* [Exercise input]:
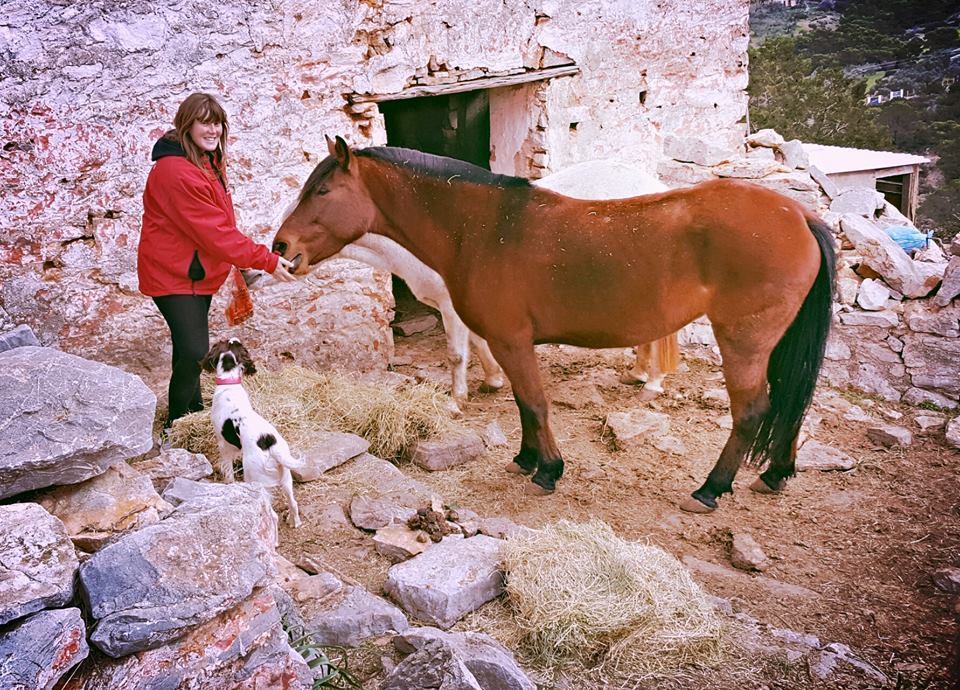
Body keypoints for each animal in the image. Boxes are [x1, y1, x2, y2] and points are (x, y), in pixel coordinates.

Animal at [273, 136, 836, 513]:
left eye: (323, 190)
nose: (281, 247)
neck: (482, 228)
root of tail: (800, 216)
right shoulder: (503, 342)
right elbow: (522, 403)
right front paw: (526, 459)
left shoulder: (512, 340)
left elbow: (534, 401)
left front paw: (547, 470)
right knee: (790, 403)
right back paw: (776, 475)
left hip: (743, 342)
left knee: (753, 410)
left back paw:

* [To do]:
None of the lines before the one containing "root of tail: (800, 216)" belong in the answer; reproduce that line and all later lines of the records exactly.

* [Answer to this exercise]:
root of tail: (800, 216)
right shoulder: (503, 342)
right elbow: (522, 403)
right front paw: (526, 459)
left shoulder: (512, 340)
left elbow: (534, 401)
left front paw: (547, 470)
right knee: (790, 403)
right back paw: (776, 475)
left hip: (743, 342)
left knee: (753, 410)
left back paw:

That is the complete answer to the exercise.